The ultimate standard letter

Our analysis of British bosses’ open letter in the Telegraph

We see a lot of standard business letters at The First Word. They’re one of the things customers hate most because they’re so generic, and it’s obvious they weren’t written by the person who’s name is at the bottom.

Today 100 leaders of British businesses set a bad example by producing their own version of the standard letter.

Here it is in full, followed by our analysis.

Dear Sirs,

We run some of the leading businesses in the UK. We believe this Conservative-led Government has been good for business and has pursued policies which have supported investment and job creation.

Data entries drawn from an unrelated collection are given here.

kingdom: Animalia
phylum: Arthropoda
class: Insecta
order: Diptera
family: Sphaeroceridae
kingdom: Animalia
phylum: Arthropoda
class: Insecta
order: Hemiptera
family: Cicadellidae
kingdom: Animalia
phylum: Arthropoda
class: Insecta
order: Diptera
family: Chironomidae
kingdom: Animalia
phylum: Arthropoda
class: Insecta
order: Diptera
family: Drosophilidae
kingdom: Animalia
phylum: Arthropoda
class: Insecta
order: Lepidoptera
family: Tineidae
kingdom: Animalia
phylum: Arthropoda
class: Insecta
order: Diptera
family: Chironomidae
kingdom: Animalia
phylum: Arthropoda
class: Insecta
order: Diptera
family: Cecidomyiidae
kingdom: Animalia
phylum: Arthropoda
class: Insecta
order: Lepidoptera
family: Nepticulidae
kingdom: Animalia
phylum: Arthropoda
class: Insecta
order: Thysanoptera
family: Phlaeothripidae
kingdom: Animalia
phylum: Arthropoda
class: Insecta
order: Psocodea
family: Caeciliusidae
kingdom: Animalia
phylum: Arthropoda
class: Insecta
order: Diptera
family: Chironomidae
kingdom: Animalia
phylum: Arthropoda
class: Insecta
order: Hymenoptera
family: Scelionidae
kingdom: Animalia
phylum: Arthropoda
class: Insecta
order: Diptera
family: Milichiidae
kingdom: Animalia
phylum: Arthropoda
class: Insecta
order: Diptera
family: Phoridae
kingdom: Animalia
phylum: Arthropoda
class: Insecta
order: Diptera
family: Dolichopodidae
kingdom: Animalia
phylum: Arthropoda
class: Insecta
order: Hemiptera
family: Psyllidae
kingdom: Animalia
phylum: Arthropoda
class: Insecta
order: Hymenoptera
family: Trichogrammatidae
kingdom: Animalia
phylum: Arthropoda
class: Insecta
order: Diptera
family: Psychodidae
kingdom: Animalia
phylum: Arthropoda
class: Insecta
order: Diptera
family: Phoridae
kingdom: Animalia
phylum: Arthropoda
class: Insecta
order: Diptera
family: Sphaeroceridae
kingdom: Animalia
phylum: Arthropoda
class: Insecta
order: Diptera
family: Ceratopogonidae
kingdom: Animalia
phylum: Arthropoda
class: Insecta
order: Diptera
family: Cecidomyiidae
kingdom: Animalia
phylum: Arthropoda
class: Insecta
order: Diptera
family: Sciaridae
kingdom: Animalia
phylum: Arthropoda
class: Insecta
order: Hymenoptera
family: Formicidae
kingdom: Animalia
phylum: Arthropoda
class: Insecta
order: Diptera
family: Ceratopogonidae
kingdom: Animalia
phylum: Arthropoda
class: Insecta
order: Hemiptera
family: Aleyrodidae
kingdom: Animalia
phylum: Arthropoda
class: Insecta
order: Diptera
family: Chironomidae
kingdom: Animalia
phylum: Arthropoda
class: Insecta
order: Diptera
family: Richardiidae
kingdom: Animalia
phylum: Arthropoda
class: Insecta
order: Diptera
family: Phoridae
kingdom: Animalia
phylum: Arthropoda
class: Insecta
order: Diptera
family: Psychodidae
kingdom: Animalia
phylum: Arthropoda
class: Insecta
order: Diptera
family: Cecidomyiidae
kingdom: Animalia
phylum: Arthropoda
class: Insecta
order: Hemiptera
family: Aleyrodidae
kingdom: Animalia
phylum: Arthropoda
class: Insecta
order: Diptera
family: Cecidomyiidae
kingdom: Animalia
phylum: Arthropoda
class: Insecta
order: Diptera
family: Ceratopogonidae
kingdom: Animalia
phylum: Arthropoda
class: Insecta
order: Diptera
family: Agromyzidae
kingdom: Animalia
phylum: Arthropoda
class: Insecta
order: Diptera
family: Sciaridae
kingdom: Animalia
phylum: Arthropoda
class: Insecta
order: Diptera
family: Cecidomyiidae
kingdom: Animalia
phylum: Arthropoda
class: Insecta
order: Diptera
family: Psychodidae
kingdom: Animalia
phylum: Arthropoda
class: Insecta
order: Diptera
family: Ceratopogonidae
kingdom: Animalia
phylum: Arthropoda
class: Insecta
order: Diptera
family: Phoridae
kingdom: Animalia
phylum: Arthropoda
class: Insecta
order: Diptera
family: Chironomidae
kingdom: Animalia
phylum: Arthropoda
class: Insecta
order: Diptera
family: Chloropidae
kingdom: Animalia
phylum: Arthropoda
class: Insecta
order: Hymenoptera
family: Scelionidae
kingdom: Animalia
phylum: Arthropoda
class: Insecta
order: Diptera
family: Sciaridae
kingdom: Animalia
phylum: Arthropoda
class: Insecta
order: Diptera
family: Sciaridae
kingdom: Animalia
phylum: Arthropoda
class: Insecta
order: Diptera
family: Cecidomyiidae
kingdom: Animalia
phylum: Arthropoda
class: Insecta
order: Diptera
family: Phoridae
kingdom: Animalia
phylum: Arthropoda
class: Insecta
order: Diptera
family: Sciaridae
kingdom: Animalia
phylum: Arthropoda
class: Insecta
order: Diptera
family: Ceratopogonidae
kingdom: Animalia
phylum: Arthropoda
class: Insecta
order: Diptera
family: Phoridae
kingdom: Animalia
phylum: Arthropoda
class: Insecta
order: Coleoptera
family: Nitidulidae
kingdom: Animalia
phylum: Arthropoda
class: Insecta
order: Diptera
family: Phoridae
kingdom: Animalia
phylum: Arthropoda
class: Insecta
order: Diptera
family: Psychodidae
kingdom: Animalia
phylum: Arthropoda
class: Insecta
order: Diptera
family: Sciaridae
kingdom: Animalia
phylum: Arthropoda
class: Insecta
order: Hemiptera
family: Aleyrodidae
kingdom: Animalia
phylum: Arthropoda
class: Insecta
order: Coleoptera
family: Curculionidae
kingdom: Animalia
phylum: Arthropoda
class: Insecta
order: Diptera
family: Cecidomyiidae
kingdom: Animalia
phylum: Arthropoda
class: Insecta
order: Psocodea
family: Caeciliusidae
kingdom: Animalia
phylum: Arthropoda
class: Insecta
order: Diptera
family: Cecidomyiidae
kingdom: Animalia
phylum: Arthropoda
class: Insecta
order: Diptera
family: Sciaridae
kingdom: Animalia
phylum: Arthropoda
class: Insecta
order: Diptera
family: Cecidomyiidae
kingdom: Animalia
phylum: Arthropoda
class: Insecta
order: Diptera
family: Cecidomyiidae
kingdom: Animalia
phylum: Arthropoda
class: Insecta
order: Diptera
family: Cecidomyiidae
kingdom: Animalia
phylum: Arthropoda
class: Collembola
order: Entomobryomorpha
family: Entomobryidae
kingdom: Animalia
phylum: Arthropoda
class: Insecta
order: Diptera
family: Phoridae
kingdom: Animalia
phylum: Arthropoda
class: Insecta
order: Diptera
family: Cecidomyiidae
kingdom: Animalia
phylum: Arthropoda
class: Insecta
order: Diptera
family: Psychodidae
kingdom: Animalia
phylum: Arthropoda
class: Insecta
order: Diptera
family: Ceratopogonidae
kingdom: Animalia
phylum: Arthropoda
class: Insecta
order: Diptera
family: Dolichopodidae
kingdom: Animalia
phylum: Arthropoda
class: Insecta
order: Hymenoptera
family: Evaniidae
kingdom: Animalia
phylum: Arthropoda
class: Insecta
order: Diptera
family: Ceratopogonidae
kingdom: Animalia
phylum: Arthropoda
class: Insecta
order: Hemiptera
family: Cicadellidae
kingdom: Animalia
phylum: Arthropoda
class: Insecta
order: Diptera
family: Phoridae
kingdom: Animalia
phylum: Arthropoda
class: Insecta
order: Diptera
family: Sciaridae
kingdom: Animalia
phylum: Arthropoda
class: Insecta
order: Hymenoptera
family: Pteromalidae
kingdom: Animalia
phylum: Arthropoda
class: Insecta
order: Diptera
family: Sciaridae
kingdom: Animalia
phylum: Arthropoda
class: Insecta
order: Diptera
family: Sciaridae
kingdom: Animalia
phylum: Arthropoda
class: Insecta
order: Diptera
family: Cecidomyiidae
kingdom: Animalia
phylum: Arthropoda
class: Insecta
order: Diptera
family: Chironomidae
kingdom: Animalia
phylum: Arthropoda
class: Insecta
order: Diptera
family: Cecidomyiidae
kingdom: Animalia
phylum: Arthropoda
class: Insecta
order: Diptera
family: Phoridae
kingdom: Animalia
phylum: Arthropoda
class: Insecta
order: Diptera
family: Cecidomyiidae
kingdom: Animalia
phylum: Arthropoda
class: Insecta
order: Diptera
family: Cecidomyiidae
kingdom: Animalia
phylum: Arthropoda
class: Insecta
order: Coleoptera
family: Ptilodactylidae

David Cameron and George Osborne’s flagship policy of progressively lowering Corporation Tax to 20% has been very important in showing the UK is open for business. It has been a key part of their economic plan.

The result is that Britain grew faster than any other major economy last year and businesses like ours have created over 1.85m new jobs.

We believe a change in course will threaten jobs and deter investment. This would send a negative message about Britain and put the recovery at risk.


At a glance
The letter is short. You could argue that such brevity gives a sense of decisiveness and efficiency to the writing. But really it’s a few sound bites and stats shoehorned into letter format and given a fake business voice.

We know who the letter’s from. But who’s it to?
I can’t remember the last time I read Dear Sirs (and I read a lot of business letters). It would almost sound quaint if it weren’t so sexist. It’s designed to give the letter an air of formal credibility, but Dear Sirs is an anachronism in modern business writing.

It also begs the question: Who is this open letter addressed to, exactly? We’d have thought it was the British public, given that it was published in a major British newspaper. But perhaps we’re supposed to think we’re somehow privy to a letter from one group of business leaders to another, throwing their weight around in the boardrooms of power?

If it is aimed at us, then maybe Dear Sirs is simply a wife’s cue to pass the newspaper to her business-minded husband. Or are we being transported back in time to the cigar-smoking old boys’ club of British commerce, where men ran the Empire and women made the tea?

And that’s before we get to the first paragraph.

We not I
Great leaders use the active personal pronoun I. It’s one reason we trust them when they write and speak.

Here, the first two sentences start with we to give the impression that the leaders have been willingly subdued in the name of political allegiance.

The effect is a bland voice at odds with the leaders who’ve signed the letter (I can’t imagine Duncan Bannatyne writing anything so dull). It does nothing to convince us that this is the rally cry of Britain’s top business leaders, because there’s nothing of their personality in the writing.

From impersonal pronouns to protagonists
By naming David Cameron and George Osborne in the opening of the second paragraph, the letter makes them the heroes of the piece, casting them as dynamic leaders and the personification of British economic success.

This conforms to a typical business hierarchy. Cameron and Osborne have been appointed as the leaders’ leaders. It’s a structure emphasised by the phrase Conservative-led in the opening paragraph.

Business as usual language
Business language is peppered throughout the letter. The words flagship, open for business, result, grew, progressively, economy, plan, result are all there to make us feel we’re reading a CEO’s mission statement, not a political manifesto. It ends with a dull metaphor and a common cliché in business writing: a change in course.

The verbs turn from action-oriented (led, grew, supported) to ominous (threaten, deter). What started as a message about past success ends on a note of pessimism about the future – a classic scare-tactic. And the phrase ‘recovery at risk’ is so neat in its alliteration, so pointedly political, that it’s clearly written by someone in government, not business.

So, leaders, it looks like someone else has been doing your work. See us after class.